Earlier this week, DoubleLine’s Jeff Gundlach held his latest webcast with investors in which he warned that as a result of rising hedging costs, US Treasury bonds have become increasingly unattractive to foreign buyers. This can be seen in the chart below which shows the yield on the 10Y US TSY unhedged, and also hedged into Yen and Euros. In the latter two cases, the yield went from over 3% to negative as a result of the gaping rate differential between the Fed and ECB or BOJ.
This is also why, as the next chart from Gundlach showed, foreign holdings of US Treasurys have been declining in recent years, and dropped to just over 36% as a percentage of total holdings, the lowest in over a decade, as domestic holdings of US paper have risen to just shy of 50%, and near all-time highs.
Which brings us to today’s latest monthly TIC data which showed that, as Gundlach would expect, the holdings of the two largest foreign US creditors, China and Japan, declined to a multi-year low.
As shown in the chart below, China’s holdings of U.S. Treasuries fell to the lowest level since mid-2017 as the world’s second-largest economy sold US reserves to stabilize the yuan which has been depreciating in recent months due to the ongoing trade war.
Chinese holdings of U.S. Treasuries declined for a fourth month to $1.151 trillion in September, from $1.165 trillion in August, a $14 billion decline. Despite the drop, China remained the biggest foreign creditor to the U.S., followed by Japan whose Treasury holdings also dropped by $2 billion to $1.028 trillion, the lowest since 2011.
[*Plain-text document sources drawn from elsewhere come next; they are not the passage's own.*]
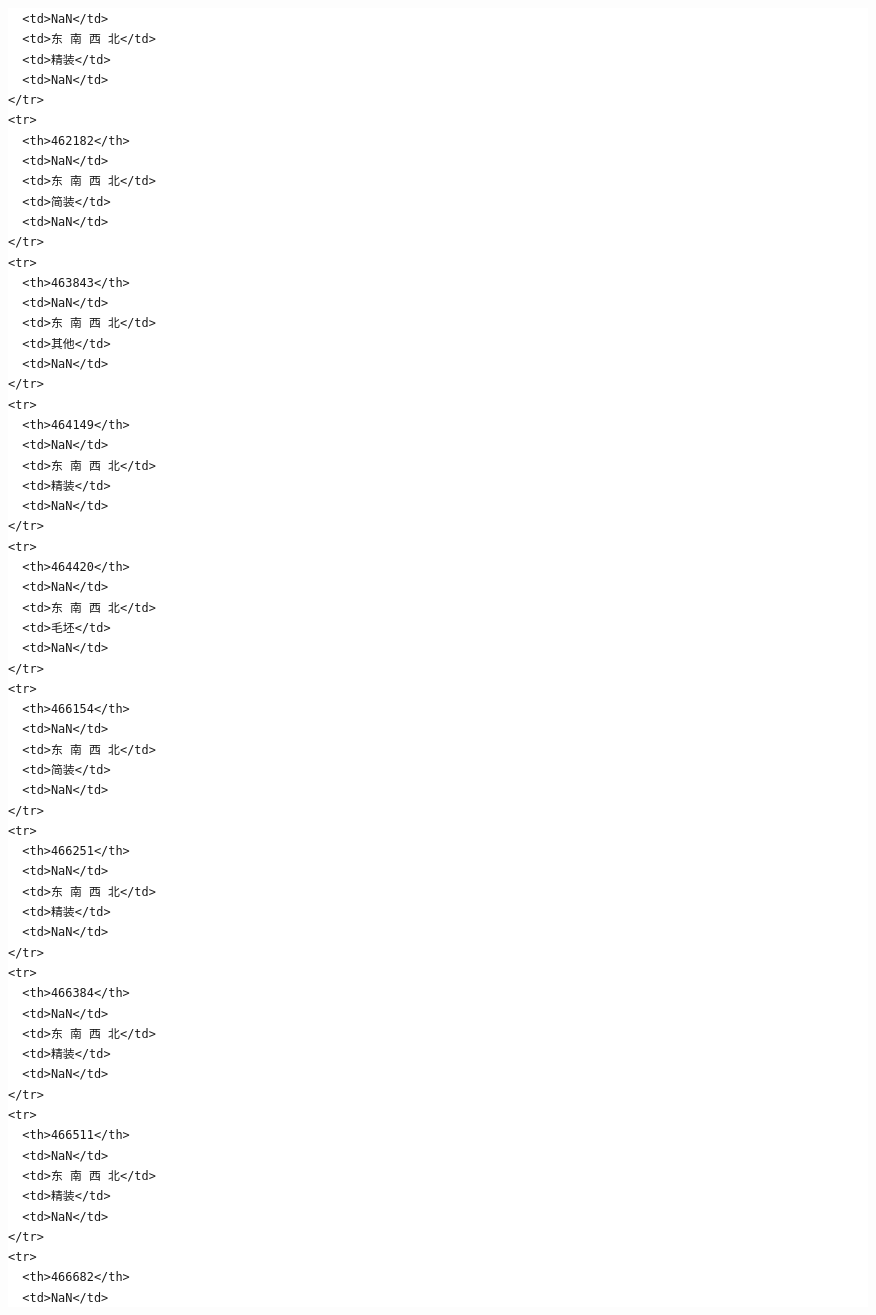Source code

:       <td>NaN</td>
      <td>东 南 西 北</td>
      <td>精装</td>
      <td>NaN</td>
    </tr>
    <tr>
      <th>462182</th>
      <td>NaN</td>
      <td>东 南 西 北</td>
      <td>简装</td>
      <td>NaN</td>
    </tr>
    <tr>
      <th>463843</th>
      <td>NaN</td>
      <td>东 南 西 北</td>
      <td>其他</td>
      <td>NaN</td>
    </tr>
    <tr>
      <th>464149</th>
      <td>NaN</td>
      <td>东 南 西 北</td>
      <td>精装</td>
      <td>NaN</td>
    </tr>
    <tr>
      <th>464420</th>
      <td>NaN</td>
      <td>东 南 西 北</td>
      <td>毛坯</td>
      <td>NaN</td>
    </tr>
    <tr>
      <th>466154</th>
      <td>NaN</td>
      <td>东 南 西 北</td>
      <td>简装</td>
      <td>NaN</td>
    </tr>
    <tr>
      <th>466251</th>
      <td>NaN</td>
      <td>东 南 西 北</td>
      <td>精装</td>
      <td>NaN</td>
    </tr>
    <tr>
      <th>466384</th>
      <td>NaN</td>
      <td>东 南 西 北</td>
      <td>精装</td>
      <td>NaN</td>
    </tr>
    <tr>
      <th>466511</th>
      <td>NaN</td>
      <td>东 南 西 北</td>
      <td>精装</td>
      <td>NaN</td>
    </tr>
    <tr>
      <th>466682</th>
      <td>NaN</td>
Investors have been searching for clues whether China is dumping its vast holding of U.S. Treasuries to retaliate against U.S. tariffs, though Beijing has given no indication it’s doing so; meanwhile while the TIC data is relatively accurate, it tends to be revised rather materially which is why it is certainly possible that China’s real holdings, when adjusted for valuation and currency changes, are far lower.